[RECORDS TO USE — start]

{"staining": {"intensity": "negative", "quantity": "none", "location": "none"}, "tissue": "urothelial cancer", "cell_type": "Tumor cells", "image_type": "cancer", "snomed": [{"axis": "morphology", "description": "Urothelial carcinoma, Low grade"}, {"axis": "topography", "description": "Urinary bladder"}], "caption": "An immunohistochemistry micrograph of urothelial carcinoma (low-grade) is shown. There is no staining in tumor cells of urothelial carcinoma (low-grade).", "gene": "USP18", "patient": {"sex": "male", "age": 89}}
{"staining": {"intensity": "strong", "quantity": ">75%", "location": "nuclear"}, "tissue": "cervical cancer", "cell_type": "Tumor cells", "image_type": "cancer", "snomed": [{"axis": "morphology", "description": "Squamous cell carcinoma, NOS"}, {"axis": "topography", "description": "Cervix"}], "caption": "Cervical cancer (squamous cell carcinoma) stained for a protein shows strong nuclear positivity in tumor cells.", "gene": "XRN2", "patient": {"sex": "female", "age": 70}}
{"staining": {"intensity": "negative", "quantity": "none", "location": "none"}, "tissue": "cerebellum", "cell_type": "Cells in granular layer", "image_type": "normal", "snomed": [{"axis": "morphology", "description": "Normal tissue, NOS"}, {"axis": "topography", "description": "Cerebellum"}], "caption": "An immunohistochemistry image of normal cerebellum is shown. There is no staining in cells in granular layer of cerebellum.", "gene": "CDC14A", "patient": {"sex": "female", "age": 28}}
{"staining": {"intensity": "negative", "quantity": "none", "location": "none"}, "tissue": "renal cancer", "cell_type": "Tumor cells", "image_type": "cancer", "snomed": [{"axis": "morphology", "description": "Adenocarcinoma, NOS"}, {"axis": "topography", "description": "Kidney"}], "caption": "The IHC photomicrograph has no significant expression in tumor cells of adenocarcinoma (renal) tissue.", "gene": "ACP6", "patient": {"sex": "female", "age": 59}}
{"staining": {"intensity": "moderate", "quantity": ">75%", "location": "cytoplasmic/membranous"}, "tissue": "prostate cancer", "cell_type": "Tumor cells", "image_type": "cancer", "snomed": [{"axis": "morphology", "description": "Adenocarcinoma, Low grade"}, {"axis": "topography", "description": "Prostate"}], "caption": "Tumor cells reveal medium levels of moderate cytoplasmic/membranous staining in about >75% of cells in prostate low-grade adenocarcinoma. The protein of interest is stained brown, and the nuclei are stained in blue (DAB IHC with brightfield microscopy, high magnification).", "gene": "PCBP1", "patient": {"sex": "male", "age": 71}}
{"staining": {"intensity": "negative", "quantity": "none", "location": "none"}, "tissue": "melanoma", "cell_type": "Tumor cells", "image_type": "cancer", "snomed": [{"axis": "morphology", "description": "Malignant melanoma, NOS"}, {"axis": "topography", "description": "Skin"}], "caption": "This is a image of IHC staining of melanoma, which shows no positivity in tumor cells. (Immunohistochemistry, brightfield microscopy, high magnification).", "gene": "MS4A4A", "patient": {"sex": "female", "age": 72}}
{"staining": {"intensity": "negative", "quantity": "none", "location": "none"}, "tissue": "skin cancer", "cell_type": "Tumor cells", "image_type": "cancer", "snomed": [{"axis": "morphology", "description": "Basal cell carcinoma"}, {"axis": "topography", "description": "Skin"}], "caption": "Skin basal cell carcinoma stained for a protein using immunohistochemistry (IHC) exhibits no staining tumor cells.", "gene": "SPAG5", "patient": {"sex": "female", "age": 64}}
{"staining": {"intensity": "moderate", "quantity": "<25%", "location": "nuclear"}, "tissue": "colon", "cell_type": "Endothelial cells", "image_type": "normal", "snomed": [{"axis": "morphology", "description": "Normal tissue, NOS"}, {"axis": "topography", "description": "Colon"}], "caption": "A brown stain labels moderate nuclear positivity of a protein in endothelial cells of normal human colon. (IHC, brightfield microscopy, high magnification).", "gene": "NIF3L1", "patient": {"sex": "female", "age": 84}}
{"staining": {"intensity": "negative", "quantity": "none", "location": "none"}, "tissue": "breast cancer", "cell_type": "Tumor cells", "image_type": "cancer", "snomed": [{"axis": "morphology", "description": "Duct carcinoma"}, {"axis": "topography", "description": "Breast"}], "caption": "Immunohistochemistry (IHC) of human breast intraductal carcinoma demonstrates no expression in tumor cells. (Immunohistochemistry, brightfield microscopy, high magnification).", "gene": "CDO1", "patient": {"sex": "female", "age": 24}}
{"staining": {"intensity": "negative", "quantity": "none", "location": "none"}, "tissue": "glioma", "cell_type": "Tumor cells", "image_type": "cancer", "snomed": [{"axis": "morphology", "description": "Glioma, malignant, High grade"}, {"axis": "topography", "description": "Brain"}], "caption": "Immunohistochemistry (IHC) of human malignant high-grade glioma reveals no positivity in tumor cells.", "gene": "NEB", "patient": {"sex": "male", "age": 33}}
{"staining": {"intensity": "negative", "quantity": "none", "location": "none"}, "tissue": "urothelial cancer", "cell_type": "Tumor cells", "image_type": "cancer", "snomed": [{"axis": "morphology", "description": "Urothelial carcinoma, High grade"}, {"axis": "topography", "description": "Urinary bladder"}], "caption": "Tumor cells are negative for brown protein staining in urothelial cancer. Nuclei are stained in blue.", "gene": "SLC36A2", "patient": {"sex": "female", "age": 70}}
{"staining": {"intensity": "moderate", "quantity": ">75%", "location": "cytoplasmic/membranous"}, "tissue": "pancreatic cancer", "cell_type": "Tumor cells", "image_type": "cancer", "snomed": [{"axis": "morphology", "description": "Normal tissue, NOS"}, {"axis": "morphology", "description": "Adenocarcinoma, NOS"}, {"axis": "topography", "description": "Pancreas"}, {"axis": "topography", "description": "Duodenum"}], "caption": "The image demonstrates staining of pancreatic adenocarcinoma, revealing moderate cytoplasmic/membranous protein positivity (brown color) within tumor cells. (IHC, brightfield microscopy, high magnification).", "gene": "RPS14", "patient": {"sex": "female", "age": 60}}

[RECORDS TO USE — finish]

▸ **GOAL OF THE EXERCISE**
For this exercise, the records above must be returned exactly.

▸ **ANSWER SECTION**
{"staining": {"intensity": "negative", "quantity": "none", "location": "none"}, "tissue": "urothelial cancer", "cell_type": "Tumor cells", "image_type": "cancer", "snomed": [{"axis": "morphology", "description": "Urothelial carcinoma, Low grade"}, {"axis": "topography", "description": "Urinary bladder"}], "caption": "An immunohistochemistry micrograph of urothelial carcinoma (low-grade) is shown. There is no staining in tumor cells of urothelial carcinoma (low-grade).", "gene": "USP18", "patient": {"sex": "male", "age": 89}}
{"staining": {"intensity": "strong", "quantity": ">75%", "location": "nuclear"}, "tissue": "cervical cancer", "cell_type": "Tumor cells", "image_type": "cancer", "snomed": [{"axis": "morphology", "description": "Squamous cell carcinoma, NOS"}, {"axis": "topography", "description": "Cervix"}], "caption": "Cervical cancer (squamous cell carcinoma) stained for a protein shows strong nuclear positivity in tumor cells.", "gene": "XRN2", "patient": {"sex": "female", "age": 70}}
{"staining": {"intensity": "negative", "quantity": "none", "location": "none"}, "tissue": "cerebellum", "cell_type": "Cells in granular layer", "image_type": "normal", "snomed": [{"axis": "morphology", "description": "Normal tissue, NOS"}, {"axis": "topography", "description": "Cerebellum"}], "caption": "An immunohistochemistry image of normal cerebellum is shown. There is no staining in cells in granular layer of cerebellum.", "gene": "CDC14A", "patient": {"sex": "female", "age": 28}}
{"staining": {"intensity": "negative", "quantity": "none", "location": "none"}, "tissue": "renal cancer", "cell_type": "Tumor cells", "image_type": "cancer", "snomed": [{"axis": "morphology", "description": "Adenocarcinoma, NOS"}, {"axis": "topography", "description": "Kidney"}], "caption": "The IHC photomicrograph has no significant expression in tumor cells of adenocarcinoma (renal) tissue.", "gene": "ACP6", "patient": {"sex": "female", "age": 59}}
{"staining": {"intensity": "moderate", "quantity": ">75%", "location": "cytoplasmic/membranous"}, "tissue": "prostate cancer", "cell_type": "Tumor cells", "image_type": "cancer", "snomed": [{"axis": "morphology", "description": "Adenocarcinoma, Low grade"}, {"axis": "topography", "description": "Prostate"}], "caption": "Tumor cells reveal medium levels of moderate cytoplasmic/membranous staining in about >75% of cells in prostate low-grade adenocarcinoma. The protein of interest is stained brown, and the nuclei are stained in blue (DAB IHC with brightfield microscopy, high magnification).", "gene": "PCBP1", "patient": {"sex": "male", "age": 71}}
{"staining": {"intensity": "negative", "quantity": "none", "location": "none"}, "tissue": "melanoma", "cell_type": "Tumor cells", "image_type": "cancer", "snomed": [{"axis": "morphology", "description": "Malignant melanoma, NOS"}, {"axis": "topography", "description": "Skin"}], "caption": "This is a image of IHC staining of melanoma, which shows no positivity in tumor cells. (Immunohistochemistry, brightfield microscopy, high magnification).", "gene": "MS4A4A", "patient": {"sex": "female", "age": 72}}
{"staining": {"intensity": "negative", "quantity": "none", "location": "none"}, "tissue": "skin cancer", "cell_type": "Tumor cells", "image_type": "cancer", "snomed": [{"axis": "morphology", "description": "Basal cell carcinoma"}, {"axis": "topography", "description": "Skin"}], "caption": "Skin basal cell carcinoma stained for a protein using immunohistochemistry (IHC) exhibits no staining tumor cells.", "gene": "SPAG5", "patient": {"sex": "female", "age": 64}}
{"staining": {"intensity": "moderate", "quantity": "<25%", "location": "nuclear"}, "tissue": "colon", "cell_type": "Endothelial cells", "image_type": "normal", "snomed": [{"axis": "morphology", "description": "Normal tissue, NOS"}, {"axis": "topography", "description": "Colon"}], "caption": "A brown stain labels moderate nuclear positivity of a protein in endothelial cells of normal human colon. (IHC, brightfield microscopy, high magnification).", "gene": "NIF3L1", "patient": {"sex": "female", "age": 84}}
{"staining": {"intensity": "negative", "quantity": "none", "location": "none"}, "tissue": "breast cancer", "cell_type": "Tumor cells", "image_type": "cancer", "snomed": [{"axis": "morphology", "description": "Duct carcinoma"}, {"axis": "topography", "description": "Breast"}], "caption": "Immunohistochemistry (IHC) of human breast intraductal carcinoma demonstrates no expression in tumor cells. (Immunohistochemistry, brightfield microscopy, high magnification).", "gene": "CDO1", "patient": {"sex": "female", "age": 24}}
{"staining": {"intensity": "negative", "quantity": "none", "location": "none"}, "tissue": "glioma", "cell_type": "Tumor cells", "image_type": "cancer", "snomed": [{"axis": "morphology", "description": "Glioma, malignant, High grade"}, {"axis": "topography", "description": "Brain"}], "caption": "Immunohistochemistry (IHC) of human malignant high-grade glioma reveals no positivity in tumor cells.", "gene": "NEB", "patient": {"sex": "male", "age": 33}}
{"staining": {"intensity": "negative", "quantity": "none", "location": "none"}, "tissue": "urothelial cancer", "cell_type": "Tumor cells", "image_type": "cancer", "snomed": [{"axis": "morphology", "description": "Urothelial carcinoma, High grade"}, {"axis": "topography", "description": "Urinary bladder"}], "caption": "Tumor cells are negative for brown protein staining in urothelial cancer. Nuclei are stained in blue.", "gene": "SLC36A2", "patient": {"sex": "female", "age": 70}}
{"staining": {"intensity": "moderate", "quantity": ">75%", "location": "cytoplasmic/membranous"}, "tissue": "pancreatic cancer", "cell_type": "Tumor cells", "image_type": "cancer", "snomed": [{"axis": "morphology", "description": "Normal tissue, NOS"}, {"axis": "morphology", "description": "Adenocarcinoma, NOS"}, {"axis": "topography", "description": "Pancreas"}, {"axis": "topography", "description": "Duodenum"}], "caption": "The image demonstrates staining of pancreatic adenocarcinoma, revealing moderate cytoplasmic/membranous protein positivity (brown color) within tumor cells. (IHC, brightfield microscopy, high magnification).", "gene": "RPS14", "patient": {"sex": "female", "age": 60}}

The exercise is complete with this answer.